Be prepared for answers that may be uncomfortable or unexpected; listen with an open mind and remember that these answers are shared out of love and transparency, not malice, spite, or toxic honesty. Their purpose is to prompt you both to think about what makes you feel loved and appreciated, what you love about each other, what you don’t want to lose, and the things you may have overlooked during your time together.

Forgive yourself for any discomfort, and forgive your partner for not expressing these thoughts sooner. These are hard truths that often linger in the back of our minds—ones we may not even realize exist until we are asked. Express your gratitude for their honesty and celebrate your mutual willingness to do the hard, uncomfortable work necessary to maintain a healthy relationship.

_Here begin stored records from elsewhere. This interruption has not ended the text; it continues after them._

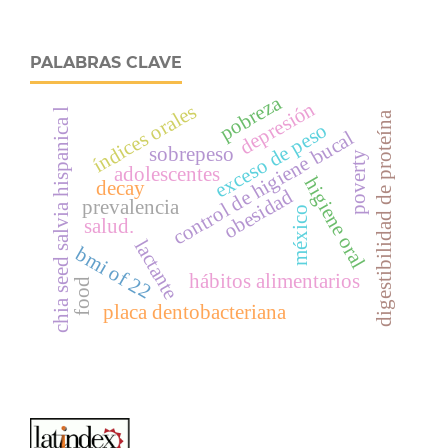
PALABRAS CLAVE
pobreza
depresión
índices orales
chia seed salvia hispanica l
digestibilidad de proteína
exceso de peso
control de higiene bucal
sobrepeso
poverty
adolescentes
higiene oral
decay
obesidad
prevalencia
méxico
salud.
lactante
bmi of 22
hábitos alimentarios
food
placa dentobacteriana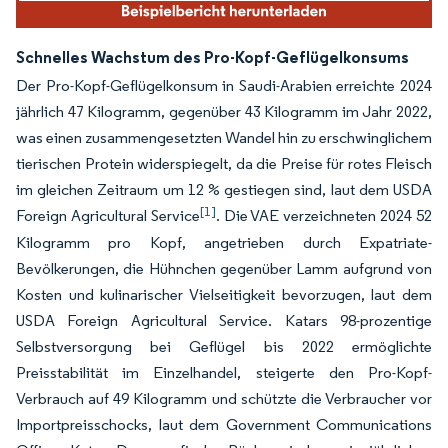
Schnelles Wachstum des Pro-Kopf-Geflügelkonsums
Der Pro-Kopf-Geflügelkonsum in Saudi-Arabien erreichte 2024
jährlich 47 Kilogramm, gegenüber 43 Kilogramm im Jahr 2022,
was einen zusammengesetzten Wandel hin zu erschwinglichem
tierischen Protein widerspiegelt, da die Preise für rotes Fleisch
im gleichen Zeitraum um 12 % gestiegen sind, laut dem USDA
[1]
Foreign Agricultural Service
. Die VAE verzeichneten 2024 52
Kilogramm pro Kopf, angetrieben durch Expatriate-
Bevölkerungen, die Hühnchen gegenüber Lamm aufgrund von
Kosten und kulinarischer Vielseitigkeit bevorzugen, laut dem
USDA Foreign Agricultural Service. Katars 98-prozentige
Selbstversorgung bei Geflügel bis 2022 ermöglichte
Preisstabilität im Einzelhandel, steigerte den Pro-Kopf-
Verbrauch auf 49 Kilogramm und schützte die Verbraucher vor
Importpreisschocks, laut dem Government Communications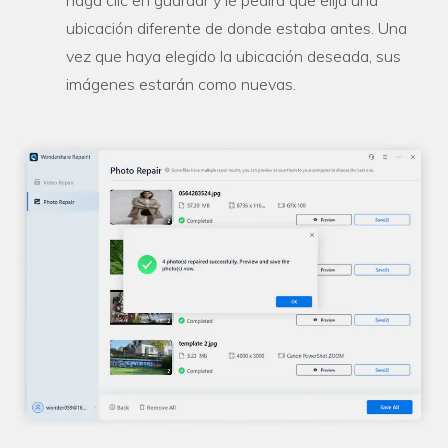
haga clic en guardar y le pedirá que elija una
ubicación diferente de donde estaba antes. Una
vez que haya elegido la ubicación deseada, sus
imágenes estarán como nuevas.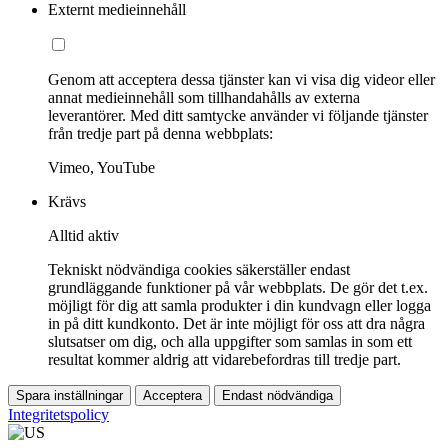
Externt medieinnehåll
Genom att acceptera dessa tjänster kan vi visa dig videor eller
annat medieinnehåll som tillhandahålls av externa
leverantörer. Med ditt samtycke använder vi följande tjänster
från tredje part på denna webbplats:
Vimeo, YouTube
Krävs
Alltid aktiv
Tekniskt nödvändiga cookies säkerställer endast
grundläggande funktioner på vår webbplats. De gör det t.ex.
möjligt för dig att samla produkter i din kundvagn eller logga
in på ditt kundkonto. Det är inte möjligt för oss att dra några
slutsatser om dig, och alla uppgifter som samlas in som ett
resultat kommer aldrig att vidarebefordras till tredje part.
Spara inställningar
Acceptera
Endast nödvändiga
Integritetspolicy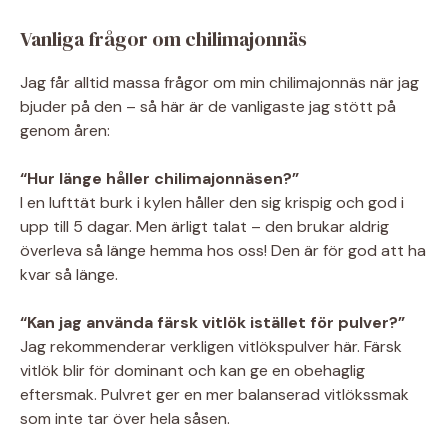
Vanliga frågor om chilimajonnäs
Jag får alltid massa frågor om min chilimajonnäs när jag
bjuder på den – så här är de vanligaste jag stött på
genom åren:
“Hur länge håller chilimajonnäsen?”
I en lufttät burk i kylen håller den sig krispig och god i
upp till 5 dagar. Men ärligt talat – den brukar aldrig
överleva så länge hemma hos oss! Den är för god att ha
kvar så länge.
“Kan jag använda färsk vitlök istället för pulver?”
Jag rekommenderar verkligen vitlökspulver här. Färsk
vitlök blir för dominant och kan ge en obehaglig
eftersmak. Pulvret ger en mer balanserad vitlökssmak
som inte tar över hela såsen.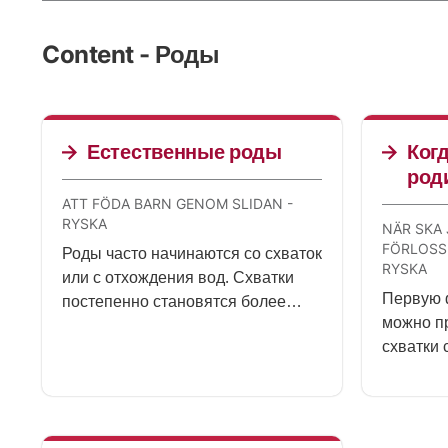
Content - Роды
Естественные роды
Когд
род
ATT FÖDA BARN GENOM SLIDAN -
RYSKA
NÄR SKA 
FÖRLOSS
Роды часто начинаются со схваток
RYSKA
или с отхождения вод. Схватки
Первую 
постепенно становятся более
можно пр
продолжительными и возникают
схватки 
чаще. Роды заканчиваются тем,
появляю
что роженица тужится и
пришло 
выталкивает ребенка через
отделен
влагалище. Весь процесс может
занять от нескольких часов до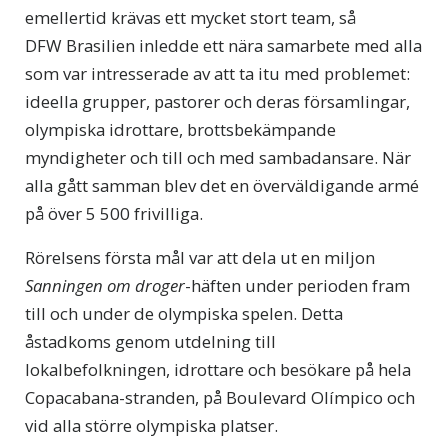
emellertid krävas ett mycket stort team, så
DFW Brasilien inledde ett nära samarbete med alla
som var intresserade av att ta itu med problemet:
ideella grupper, pastorer och deras församlingar,
olympiska idrottare, brottsbekämpande
myndigheter och till och med sambadansare. När
alla gått samman blev det en överväldigande armé
på över 5 500 frivilliga.
Rörelsens första mål var att dela ut en miljon
Sanningen om droger
-häften under perioden fram
till och under de olympiska spelen. Detta
åstadkoms genom utdelning till
lokalbefolkningen, idrottare och besökare på hela
Copacabana-stranden, på Boulevard Olímpico och
vid alla större olympiska platser.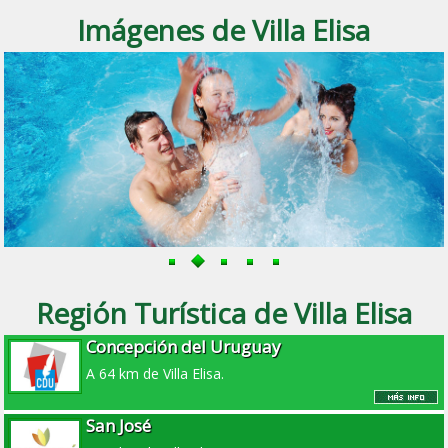
Imágenes de Villa Elisa
Región Turística de Villa Elisa
Concepción del Uruguay
A 64 km de Villa Elisa.
San José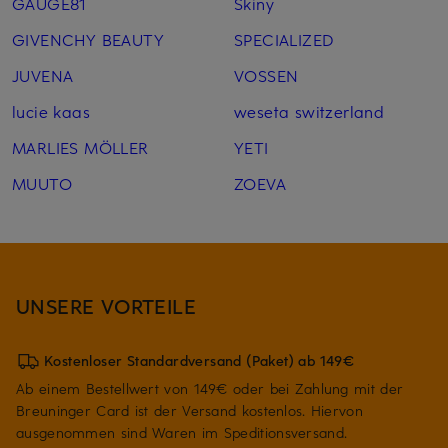
GAUGE81
Skiny
GIVENCHY BEAUTY
SPECIALIZED
JUVENA
VOSSEN
lucie kaas
weseta switzerland
MARLIES MÖLLER
YETI
MUUTO
ZOEVA
UNSERE VORTEILE
Kostenloser Standardversand (Paket) ab 149€
Ab einem Bestellwert von 149€ oder bei Zahlung mit der
Breuninger Card ist der Versand kostenlos. Hiervon
ausgenommen sind Waren im Speditionsversand.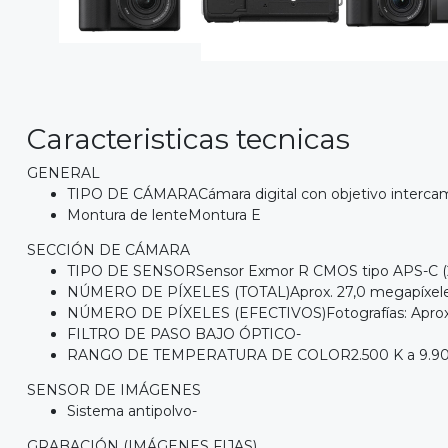
Caracteristicas tecnicas
GENERAL
TIPO DE CÁMARACámara digital con objetivo interca
Montura de lenteMontura E
SECCIÓN DE CÁMARA
TIPO DE SENSORSensor Exmor R CMOS tipo APS-C (23
NÚMERO DE PÍXELES (TOTAL)Aprox. 27,0 megapíxel
NÚMERO DE PÍXELES (EFECTIVOS)Fotografías: Aprox. 26
FILTRO DE PASO BAJO ÓPTICO-
RANGO DE TEMPERATURA DE COLOR2.500 K a 9.90
SENSOR DE IMÁGENES
Sistema antipolvo-
GRABACIÓN (IMÁGENES FIJAS)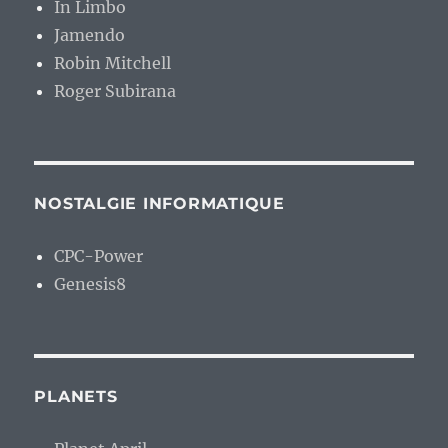
In Limbo
Jamendo
Robin Mitchell
Roger Subirana
NOSTALGIE INFORMATIQUE
CPC-Power
Genesis8
PLANETS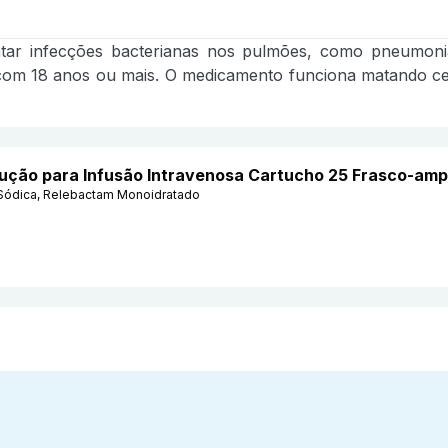
atar infecções bacterianas nos pulmões, como pneumonia
s com 18 anos ou mais. O medicamento funciona matando ce
lução para Infusão Intravenosa Cartucho 25 Frasco-amp
 Sódica, Relebactam Monoidratado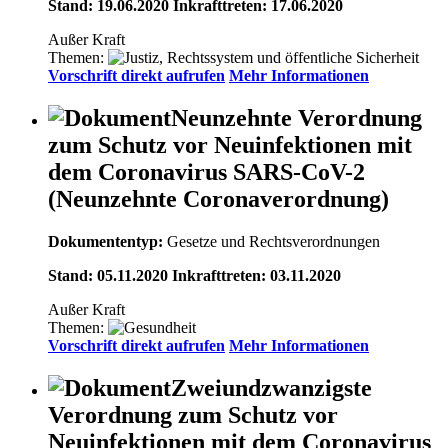
Stand: 19.06.2020 Inkrafttreten: 17.06.2020
Außer Kraft
Themen:
Vorschrift direkt aufrufen
Mehr Informationen
Neunzehnte Verordnung
zum Schutz vor Neuinfektionen mit
dem Coronavirus SARS-CoV-2
(Neunzehnte Coronaverordnung)
Dokumententyp:
Gesetze und Rechtsverordnungen
Stand: 05.11.2020 Inkrafttreten: 03.11.2020
Außer Kraft
Themen:
Vorschrift direkt aufrufen
Mehr Informationen
Zweiundzwanzigste
Verordnung zum Schutz vor
Neuinfektionen mit dem Coronavirus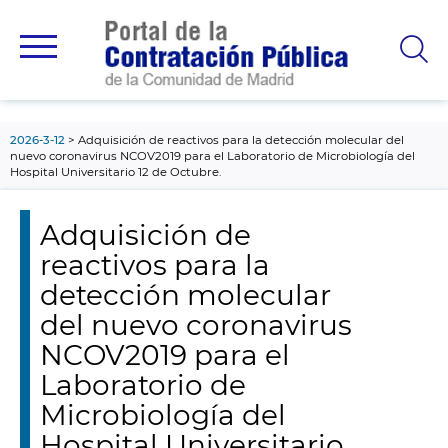
contenido
principal
2026-3-12
Adquisición de reactivos para la detección molecular del
nuevo coronavirus NCOV2019 para el Laboratorio de Microbiología del
Hospital Universitario 12 de Octubre.
Adquisición de
reactivos para la
detección molecular
del nuevo coronavirus
NCOV2019 para el
Laboratorio de
Microbiología del
Hospital Universitario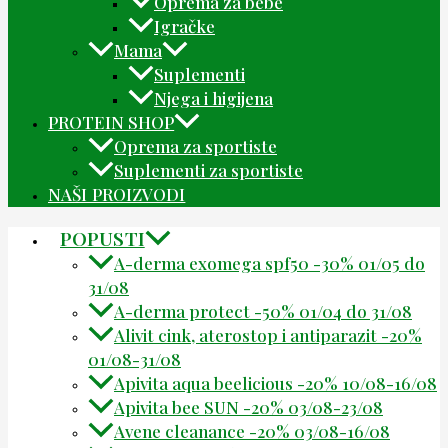
Oprema za bebe
Igračke
Mama
Suplementi
Njega i higijena
PROTEIN SHOP
Oprema za sportiste
Suplementi za sportiste
NAŠI PROIZVODI
POPUSTI
A-derma exomega spf50 -30% 01/05 do
31/08
A-derma protect -50% 01/04 do 31/08
Alivit cink, aterostop i antiparazit -20%
01/08-31/08
Apivita aqua beelicious -20% 10/08-16/08
Apivita bee SUN -20% 03/08-23/08
Avene cleanance -20% 03/08-16/08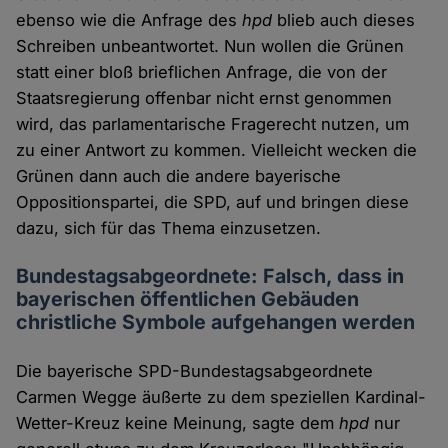
ebenso wie die Anfrage des
hpd
blieb auch dieses
Schreiben unbeantwortet. Nun wollen die Grünen
statt einer bloß brieflichen Anfrage, die von der
Staatsregierung offenbar nicht ernst genommen
wird, das parlamentarische Fragerecht nutzen, um
zu einer Antwort zu kommen. Vielleicht wecken die
Grünen dann auch die andere bayerische
Oppositionspartei, die SPD, auf und bringen diese
dazu, sich für das Thema einzusetzen.
Bundestagsabgeordnete: Falsch, dass in
bayerischen öffentlichen Gebäuden
christliche Symbole aufgehangen werden
Die bayerische SPD-Bundestagsabgeordnete
Carmen Wegge äußerte zu dem speziellen Kardinal-
Wetter-Kreuz keine Meinung, sagte dem
hpd
nur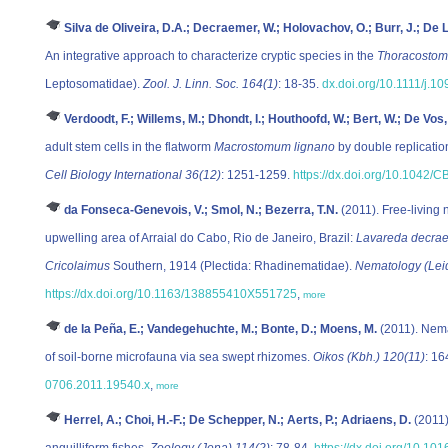
Silva de Oliveira, D.A.; Decraemer, W.; Holovachov, O.; Burr, J.; De Le
An integrative approach to characterize cryptic species in the
Thoracostom
Leptosomatidae).
Zool. J. Linn. Soc. 164(1)
: 18-35.
dx.doi.org/10.1111/j.1
Verdoodt, F.; Willems, M.; Dhondt, I.; Houthoofd, W.; Bert, W.; De Vos,
adult stem cells in the flatworm
Macrostomum lignano
by double replication
Cell Biology International 36(12)
: 1251-1259.
https://dx.doi.org/10.1042/
da Fonseca-Genevois, V.; Smol, N.; Bezerra, T.N.
(2011). Free-living
upwelling area of Arraial do Cabo, Rio de Janeiro, Brazil:
Lavareda decra
Cricolaimus
Southern, 1914 (Plectida: Rhadinematidae).
Nematology (Lei
https://dx.doi.org/10.1163/138855410X551725
,
more
de la Peña, E.; Vandegehuchte, M.; Bonte, D.; Moens, M.
(2011). Nema
of soil-borne microfauna via sea swept rhizomes.
Oikos (Kbh.) 120(11)
: 1
0706.2011.19540.x
,
more
Herrel, A.; Choi, H.-F.; De Schepper, N.; Aerts, P.; Adriaens, D.
(2011)
anguilliform fishes.
Zoology (Jena) 114(2)
: 78-84.
https://dx.doi.org/10.101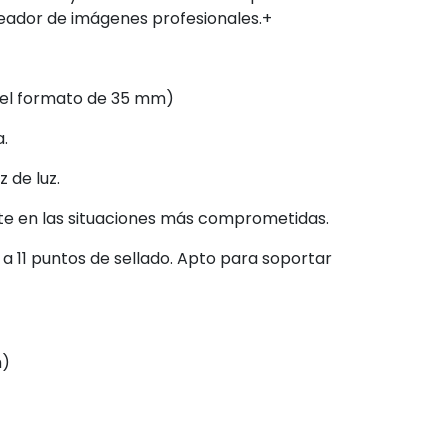
reador de imágenes profesionales.+
 el formato de 35 mm)
.
 de luz.
te en las situaciones más comprometidas.
 a 11 puntos de sellado. Apto para soportar
m)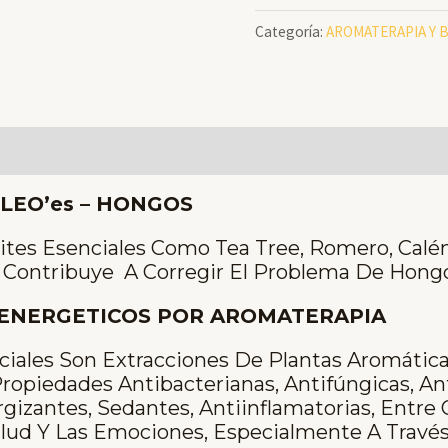
ESSENCIAL
Categoría:
AROMATERAPIA Y 
ONI
–
OLEO’es
-
Aromaterapia
X
LEO’es –
HONGOS
30
tes Esenciales Como Tea Tree, Romero, Calénd
Ml
 Contribuye A Corregir El Problema De Hongo
Cantidad
O-ENERGETICOS POR AROMATERAPIA
ciales Son Extracciones De Plantas Aromátic
ropiedades Antibacterianas, Antifúngicas, Anti
rgizantes, Sedantes, Antiinflamatorias, Entre 
alud Y Las Emociones, Especialmente A Travé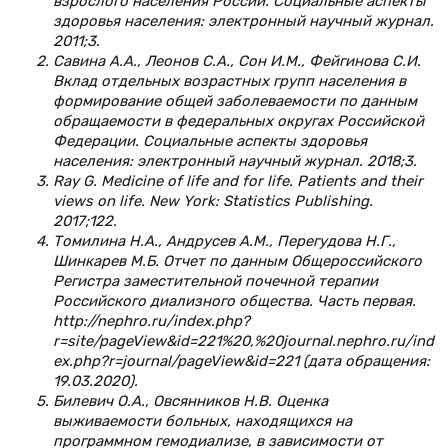
взрослого населения России. Социальные аспекты
здоровья населения: электронный научный журнал.
2011;3.
Савина А.А., Леонов С.А., Сон И.М., Фейгинова С.И.
Вклад отдельных возрастных групп населения в
формирование общей заболеваемости по данным
обращаемости в федеральных округах Российской
Федерации. Социальные аспекты здоровья
населения: электронный научный журнал. 2018;3.
Ray G. Medicine of life and for life. Patients and their
views on life. New York: Statistics Publishing.
2017;122.
Томилина Н.А., Андрусев А.М., Перегудова Н.Г.,
Шинкарев М.Б. Отчет по данным Общероссийского
Регистра заместительной почечной терапии
Российского диализного общества. Часть первая.
http://nephro.ru/index.php?
r=site/pageView&id=221%20,%20journal.nephro.ru/ind
ex.php?r=journal/pageView&id=221 (дата обращения:
19.03.2020).
Билевич О.А., Овсянников Н.В. Оценка
выживаемости больных, находящихся на
программном гемодиализе, в зависимости от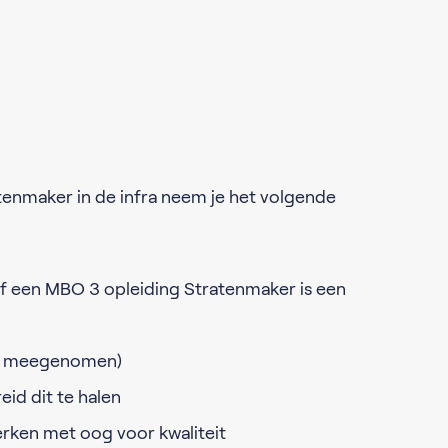
tenmaker in de infra neem je het volgende
f een MBO 3 opleiding Stratenmaker is een
ooi meegenomen)
eid dit te halen
rken met oog voor kwaliteit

Once everything has been said, redirect the conversation toward what you have learned and what can be done based on these insights. Is there room for change? Are there aspects of your relationship that have faded over time and need to be revitalized? These questions should be easier to answer now that the hard work is done. Remember, even the happiest of relationships need fine-tuning from time to time. As the saying goes, there is always room for improvement.